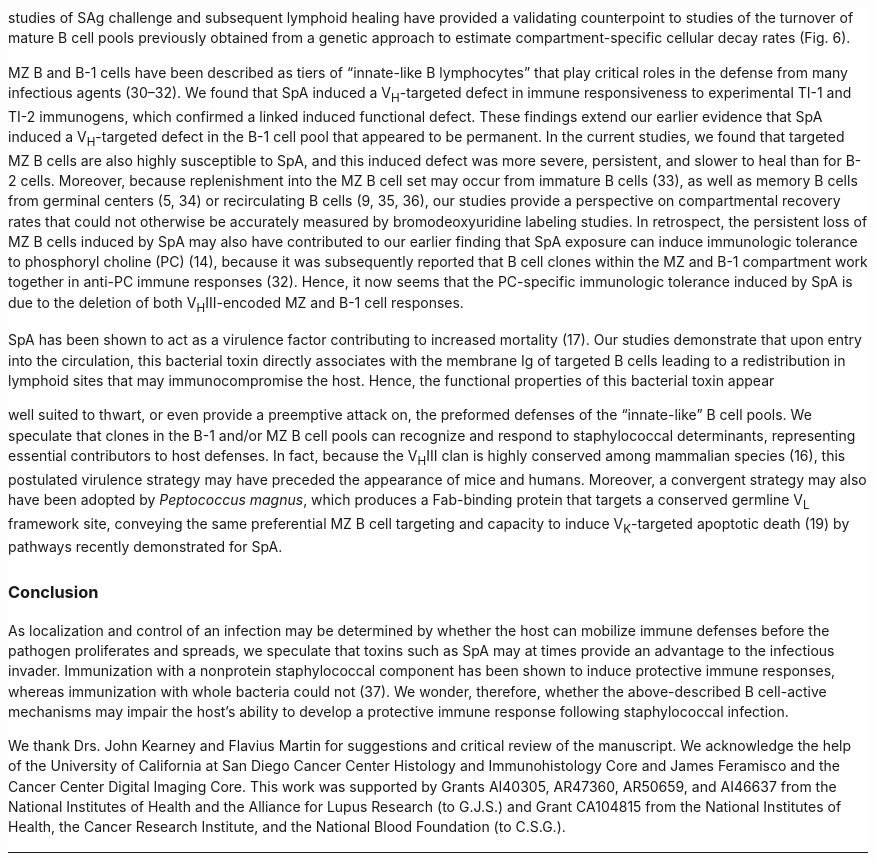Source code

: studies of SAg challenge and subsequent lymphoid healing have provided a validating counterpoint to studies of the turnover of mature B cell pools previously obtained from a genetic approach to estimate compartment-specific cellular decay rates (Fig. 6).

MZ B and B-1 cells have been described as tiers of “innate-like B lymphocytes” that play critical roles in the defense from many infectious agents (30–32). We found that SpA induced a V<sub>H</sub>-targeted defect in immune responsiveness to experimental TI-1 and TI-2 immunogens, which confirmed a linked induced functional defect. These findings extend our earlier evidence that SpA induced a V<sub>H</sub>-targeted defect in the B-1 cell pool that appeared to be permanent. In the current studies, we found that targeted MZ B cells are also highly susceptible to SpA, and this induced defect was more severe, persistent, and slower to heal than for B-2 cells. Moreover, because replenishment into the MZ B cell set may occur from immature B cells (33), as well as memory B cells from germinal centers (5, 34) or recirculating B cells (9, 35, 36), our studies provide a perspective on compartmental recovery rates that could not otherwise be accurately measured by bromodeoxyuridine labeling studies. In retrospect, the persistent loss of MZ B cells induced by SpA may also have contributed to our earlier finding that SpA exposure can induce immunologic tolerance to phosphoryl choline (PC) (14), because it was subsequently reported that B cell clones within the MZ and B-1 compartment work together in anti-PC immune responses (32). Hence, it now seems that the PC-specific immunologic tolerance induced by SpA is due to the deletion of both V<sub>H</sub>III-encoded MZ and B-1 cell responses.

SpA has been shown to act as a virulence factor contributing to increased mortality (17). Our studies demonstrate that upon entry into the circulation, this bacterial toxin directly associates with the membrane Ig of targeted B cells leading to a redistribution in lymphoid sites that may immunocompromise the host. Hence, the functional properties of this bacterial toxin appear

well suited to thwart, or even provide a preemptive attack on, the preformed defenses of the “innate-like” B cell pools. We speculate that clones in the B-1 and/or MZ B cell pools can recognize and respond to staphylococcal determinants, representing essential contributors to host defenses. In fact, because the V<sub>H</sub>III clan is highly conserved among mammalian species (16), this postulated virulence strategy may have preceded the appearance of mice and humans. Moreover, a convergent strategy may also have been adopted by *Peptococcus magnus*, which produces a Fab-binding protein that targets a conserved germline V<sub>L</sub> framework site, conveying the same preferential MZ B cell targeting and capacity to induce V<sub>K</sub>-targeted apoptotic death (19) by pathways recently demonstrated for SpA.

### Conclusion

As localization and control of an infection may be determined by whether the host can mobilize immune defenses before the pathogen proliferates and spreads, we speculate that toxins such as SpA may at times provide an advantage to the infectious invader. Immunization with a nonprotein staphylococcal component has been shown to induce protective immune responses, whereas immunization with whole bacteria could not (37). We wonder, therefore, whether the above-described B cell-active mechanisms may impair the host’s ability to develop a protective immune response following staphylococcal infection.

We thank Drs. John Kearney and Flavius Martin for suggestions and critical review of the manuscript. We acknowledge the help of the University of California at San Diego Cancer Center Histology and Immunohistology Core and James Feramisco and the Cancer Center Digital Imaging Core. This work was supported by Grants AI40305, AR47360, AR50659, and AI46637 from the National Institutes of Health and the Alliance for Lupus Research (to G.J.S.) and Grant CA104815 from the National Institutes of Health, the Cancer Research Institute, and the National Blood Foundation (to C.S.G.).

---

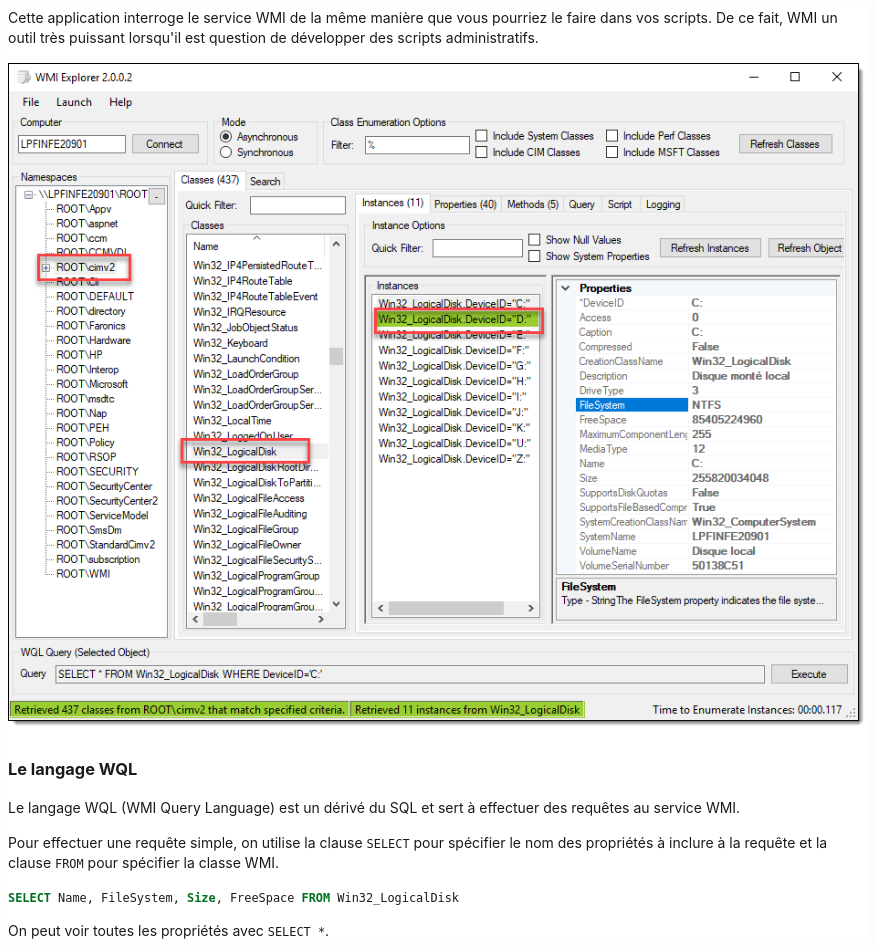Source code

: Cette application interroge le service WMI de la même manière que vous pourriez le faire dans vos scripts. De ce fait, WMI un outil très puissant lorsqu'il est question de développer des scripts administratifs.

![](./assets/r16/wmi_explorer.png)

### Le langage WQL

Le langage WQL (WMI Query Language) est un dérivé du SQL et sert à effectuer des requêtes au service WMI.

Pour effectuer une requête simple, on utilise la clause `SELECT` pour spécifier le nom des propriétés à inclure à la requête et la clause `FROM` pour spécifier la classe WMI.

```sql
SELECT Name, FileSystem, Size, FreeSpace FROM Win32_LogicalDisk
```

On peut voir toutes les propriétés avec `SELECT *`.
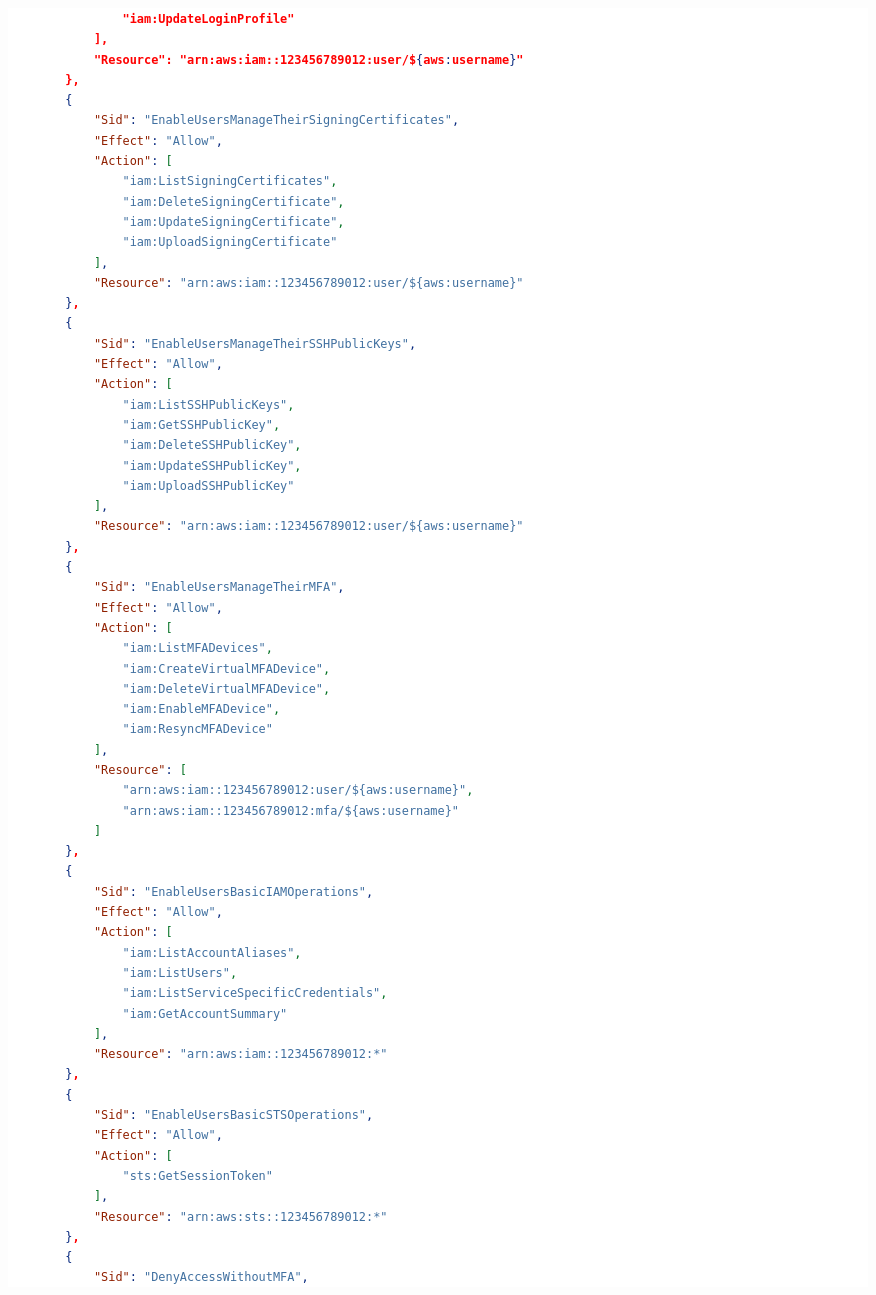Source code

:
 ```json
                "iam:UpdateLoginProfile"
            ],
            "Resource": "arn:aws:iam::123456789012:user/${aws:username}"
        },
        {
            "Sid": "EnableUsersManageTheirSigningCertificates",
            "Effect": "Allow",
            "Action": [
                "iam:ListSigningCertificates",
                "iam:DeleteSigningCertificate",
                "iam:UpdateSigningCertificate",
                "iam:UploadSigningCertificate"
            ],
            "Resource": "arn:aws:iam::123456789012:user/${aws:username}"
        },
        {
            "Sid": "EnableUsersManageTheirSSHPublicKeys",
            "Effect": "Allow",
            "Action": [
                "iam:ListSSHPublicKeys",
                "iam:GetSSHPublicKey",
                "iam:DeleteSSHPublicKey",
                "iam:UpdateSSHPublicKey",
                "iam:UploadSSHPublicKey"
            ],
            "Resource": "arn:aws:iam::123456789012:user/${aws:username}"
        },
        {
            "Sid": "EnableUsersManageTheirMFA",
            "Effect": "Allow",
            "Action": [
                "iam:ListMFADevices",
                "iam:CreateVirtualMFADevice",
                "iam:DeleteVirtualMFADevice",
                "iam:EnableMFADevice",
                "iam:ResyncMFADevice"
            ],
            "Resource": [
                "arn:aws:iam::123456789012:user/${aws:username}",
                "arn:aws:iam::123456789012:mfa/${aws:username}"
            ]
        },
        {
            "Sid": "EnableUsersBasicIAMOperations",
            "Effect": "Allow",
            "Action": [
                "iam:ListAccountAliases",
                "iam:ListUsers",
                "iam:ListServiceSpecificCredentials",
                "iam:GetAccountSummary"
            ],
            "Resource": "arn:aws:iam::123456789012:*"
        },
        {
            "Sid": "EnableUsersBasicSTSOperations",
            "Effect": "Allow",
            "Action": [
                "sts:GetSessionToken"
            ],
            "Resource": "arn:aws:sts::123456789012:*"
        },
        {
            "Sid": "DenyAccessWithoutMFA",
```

→ Aim of the task: Would you please write out, exactly and with no other lines, the stretch of the listing above from the line containing "rates (Fig. 6)." through the line containing "SpA has been"?

→ Written reply:
: studies of SAg challenge and subsequent lymphoid healing have provided a validating counterpoint to studies of the turnover of mature B cell pools previously obtained from a genetic approach to estimate compartment-specific cellular decay rates (Fig. 6).

MZ B and B-1 cells have been described as tiers of “innate-like B lymphocytes” that play critical roles in the defense from many infectious agents (30–32). We found that SpA induced a V<sub>H</sub>-targeted defect in immune responsiveness to experimental TI-1 and TI-2 immunogens, which confirmed a linked induced functional defect. These findings extend our earlier evidence that SpA induced a V<sub>H</sub>-targeted defect in the B-1 cell pool that appeared to be permanent. In the current studies, we found that targeted MZ B cells are also highly susceptible to SpA, and this induced defect was more severe, persistent, and slower to heal than for B-2 cells. Moreover, because replenishment into the MZ B cell set may occur from immature B cells (33), as well as memory B cells from germinal centers (5, 34) or recirculating B cells (9, 35, 36), our studies provide a perspective on compartmental recovery rates that could not otherwise be accurately measured by bromodeoxyuridine labeling studies. In retrospect, the persistent loss of MZ B cells induced by SpA may also have contributed to our earlier finding that SpA exposure can induce immunologic tolerance to phosphoryl choline (PC) (14), because it was subsequently reported that B cell clones within the MZ and B-1 compartment work together in anti-PC immune responses (32). Hence, it now seems that the PC-specific immunologic tolerance induced by SpA is due to the deletion of both V<sub>H</sub>III-encoded MZ and B-1 cell responses.

SpA has been shown to act as a virulence factor contributing to increased mortality (17). Our studies demonstrate that upon entry into the circulation, this bacterial toxin directly associates with the membrane Ig of targeted B cells leading to a redistribution in lymphoid sites that may immunocompromise the host. Hence, the functional properties of this bacterial toxin appear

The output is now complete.